#### Task details:
Edit the lines of the listing so that "samochodów" is replaced with "aut", and leave every other word unchanged.

#### Dataset excerpts:
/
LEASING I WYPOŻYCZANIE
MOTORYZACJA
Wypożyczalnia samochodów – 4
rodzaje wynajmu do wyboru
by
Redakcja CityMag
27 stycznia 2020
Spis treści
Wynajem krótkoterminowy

#### Reply:
/
LEASING I WYPOŻYCZANIE
MOTORYZACJA
Wypożyczalnia aut – 4
rodzaje wynajmu do wyboru
by
Redakcja CityMag
27 stycznia 2020
Spis treści
Wynajem krótkoterminowy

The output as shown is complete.